• YOUR OBJECTIVE:
Can you put every line from the records below into one numbered list, leaving out any blank lines?

• DATA UNDER STUDY:
▼▼▼

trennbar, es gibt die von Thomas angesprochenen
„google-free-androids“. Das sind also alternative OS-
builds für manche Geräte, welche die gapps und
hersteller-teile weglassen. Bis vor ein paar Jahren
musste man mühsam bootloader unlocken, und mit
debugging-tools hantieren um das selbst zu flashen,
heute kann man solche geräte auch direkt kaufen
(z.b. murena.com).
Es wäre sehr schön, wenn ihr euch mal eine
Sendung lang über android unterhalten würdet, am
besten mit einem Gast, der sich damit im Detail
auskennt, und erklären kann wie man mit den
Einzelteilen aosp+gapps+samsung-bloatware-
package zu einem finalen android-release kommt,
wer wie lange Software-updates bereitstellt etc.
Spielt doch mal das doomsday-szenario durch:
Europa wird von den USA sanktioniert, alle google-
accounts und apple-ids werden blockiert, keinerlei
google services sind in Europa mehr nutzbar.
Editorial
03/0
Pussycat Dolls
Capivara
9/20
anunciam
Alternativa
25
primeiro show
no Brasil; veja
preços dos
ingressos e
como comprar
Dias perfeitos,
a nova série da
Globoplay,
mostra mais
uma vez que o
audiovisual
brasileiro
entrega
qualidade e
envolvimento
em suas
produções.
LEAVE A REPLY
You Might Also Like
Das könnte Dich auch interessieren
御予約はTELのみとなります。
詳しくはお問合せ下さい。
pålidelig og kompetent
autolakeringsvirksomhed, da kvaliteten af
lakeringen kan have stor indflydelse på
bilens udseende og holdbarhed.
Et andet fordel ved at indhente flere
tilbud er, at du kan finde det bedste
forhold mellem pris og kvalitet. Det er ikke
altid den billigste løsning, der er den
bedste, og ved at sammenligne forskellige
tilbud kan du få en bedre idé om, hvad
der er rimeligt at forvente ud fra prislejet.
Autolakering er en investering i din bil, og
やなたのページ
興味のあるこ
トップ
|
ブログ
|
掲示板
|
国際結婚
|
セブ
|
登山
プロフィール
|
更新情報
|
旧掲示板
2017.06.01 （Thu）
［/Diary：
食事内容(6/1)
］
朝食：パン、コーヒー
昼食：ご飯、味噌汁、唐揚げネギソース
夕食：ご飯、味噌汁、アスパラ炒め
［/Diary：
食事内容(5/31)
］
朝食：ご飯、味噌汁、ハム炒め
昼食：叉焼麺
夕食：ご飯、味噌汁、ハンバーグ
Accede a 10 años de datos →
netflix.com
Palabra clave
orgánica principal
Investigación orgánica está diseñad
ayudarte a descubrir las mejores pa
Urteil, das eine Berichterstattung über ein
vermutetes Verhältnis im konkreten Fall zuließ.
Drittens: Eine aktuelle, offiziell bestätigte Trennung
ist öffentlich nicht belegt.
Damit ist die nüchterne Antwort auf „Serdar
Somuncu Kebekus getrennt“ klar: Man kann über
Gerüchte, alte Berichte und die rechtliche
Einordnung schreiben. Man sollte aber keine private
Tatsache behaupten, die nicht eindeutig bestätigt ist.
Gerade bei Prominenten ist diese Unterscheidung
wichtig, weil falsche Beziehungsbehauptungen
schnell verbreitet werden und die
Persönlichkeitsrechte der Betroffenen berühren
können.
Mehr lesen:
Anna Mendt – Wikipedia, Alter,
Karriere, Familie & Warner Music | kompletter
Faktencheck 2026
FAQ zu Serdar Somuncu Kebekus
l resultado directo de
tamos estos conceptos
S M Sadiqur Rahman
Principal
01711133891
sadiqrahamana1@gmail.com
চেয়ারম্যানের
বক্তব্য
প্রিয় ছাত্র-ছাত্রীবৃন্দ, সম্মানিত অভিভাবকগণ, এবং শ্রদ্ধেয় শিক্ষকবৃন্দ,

▲▲▲

• ANSWER SPACE:
1. trennbar, es gibt die von Thomas angesprochenen
2. „google-free-androids“. Das sind also alternative OS-
3. builds für manche Geräte, welche die gapps und
4. hersteller-teile weglassen. Bis vor ein paar Jahren
5. musste man mühsam bootloader unlocken, und mit
6. debugging-tools hantieren um das selbst zu flashen,
7. heute kann man solche geräte auch direkt kaufen
8. (z.b. murena.com).
9. Es wäre sehr schön, wenn ihr euch mal eine
10. Sendung lang über android unterhalten würdet, am
11. besten mit einem Gast, der sich damit im Detail
12. auskennt, und erklären kann wie man mit den
13. Einzelteilen aosp+gapps+samsung-bloatware-
14. package zu einem finalen android-release kommt,
15. wer wie lange Software-updates bereitstellt etc.
16. Spielt doch mal das doomsday-szenario durch:
17. Europa wird von den USA sanktioniert, alle google-
18. accounts und apple-ids werden blockiert, keinerlei
19. google services sind in Europa mehr nutzbar.
20. Editorial
21. 03/0
22. Pussycat Dolls
23. Capivara
24. 9/20
25. anunciam
26. Alternativa
27. 25
28. primeiro show
29. no Brasil; veja
30. preços dos
31. ingressos e
32. como comprar
33. Dias perfeitos,
34. a nova série da
35. Globoplay,
36. mostra mais
37. uma vez que o
38. audiovisual
39. brasileiro
40. entrega
41. qualidade e
42. envolvimento
43. em suas
44. produções.
45. LEAVE A REPLY
46. You Might Also Like
47. Das könnte Dich auch interessieren
48. 御予約はTELのみとなります。
49. 詳しくはお問合せ下さい。
50. pålidelig og kompetent
51. autolakeringsvirksomhed, da kvaliteten af
52. lakeringen kan have stor indflydelse på
53. bilens udseende og holdbarhed.
54. Et andet fordel ved at indhente flere
55. tilbud er, at du kan finde det bedste
56. forhold mellem pris og kvalitet. Det er ikke
57. altid den billigste løsning, der er den
58. bedste, og ved at sammenligne forskellige
59. tilbud kan du få en bedre idé om, hvad
60. der er rimeligt at forvente ud fra prislejet.
61. Autolakering er en investering i din bil, og
62. やなたのページ
63. 興味のあるこ
64. トップ
65. |
66. ブログ
67. |
68. 掲示板
69. |
70. 国際結婚
71. |
72. セブ
73. |
74. 登山
75. プロフィール
76. |
77. 更新情報
78. |
79. 旧掲示板
80. 2017.06.01 （Thu）
81. ［/Diary：
82. 食事内容(6/1)
83. ］
84. 朝食：パン、コーヒー
85. 昼食：ご飯、味噌汁、唐揚げネギソース
86. 夕食：ご飯、味噌汁、アスパラ炒め
87. ［/Diary：
88. 食事内容(5/31)
89. ］
90. 朝食：ご飯、味噌汁、ハム炒め
91. 昼食：叉焼麺
92. 夕食：ご飯、味噌汁、ハンバーグ
93. Accede a 10 años de datos →
94. netflix.com
95. Palabra clave
96. orgánica principal
97. Investigación orgánica está diseñad
98. ayudarte a descubrir las mejores pa
99. Urteil, das eine Berichterstattung über ein
100. vermutetes Verhältnis im konkreten Fall zuließ.
101. Drittens: Eine aktuelle, offiziell bestätigte Trennung
102. ist öffentlich nicht belegt.
103. Damit ist die nüchterne Antwort auf „Serdar
104. Somuncu Kebekus getrennt“ klar: Man kann über
105. Gerüchte, alte Berichte und die rechtliche
106. Einordnung schreiben. Man sollte aber keine private
107. Tatsache behaupten, die nicht eindeutig bestätigt ist.
108. Gerade bei Prominenten ist diese Unterscheidung
109. wichtig, weil falsche Beziehungsbehauptungen
110. schnell verbreitet werden und die
111. Persönlichkeitsrechte der Betroffenen berühren
112. können.
113. Mehr lesen:
114. Anna Mendt – Wikipedia, Alter,
115. Karriere, Familie & Warner Music | kompletter
116. Faktencheck 2026
117. FAQ zu Serdar Somuncu Kebekus
118. l resultado directo de
119. tamos estos conceptos
120. S M Sadiqur Rahman
121. Principal
122. 01711133891
123. sadiqrahamana1@gmail.com
124. চেয়ারম্যানের
125. বক্তব্য
126. প্রিয় ছাত্র-ছাত্রীবৃন্দ, সম্মানিত অভিভাবকগণ, এবং শ্রদ্ধেয় শিক্ষকবৃন্দ,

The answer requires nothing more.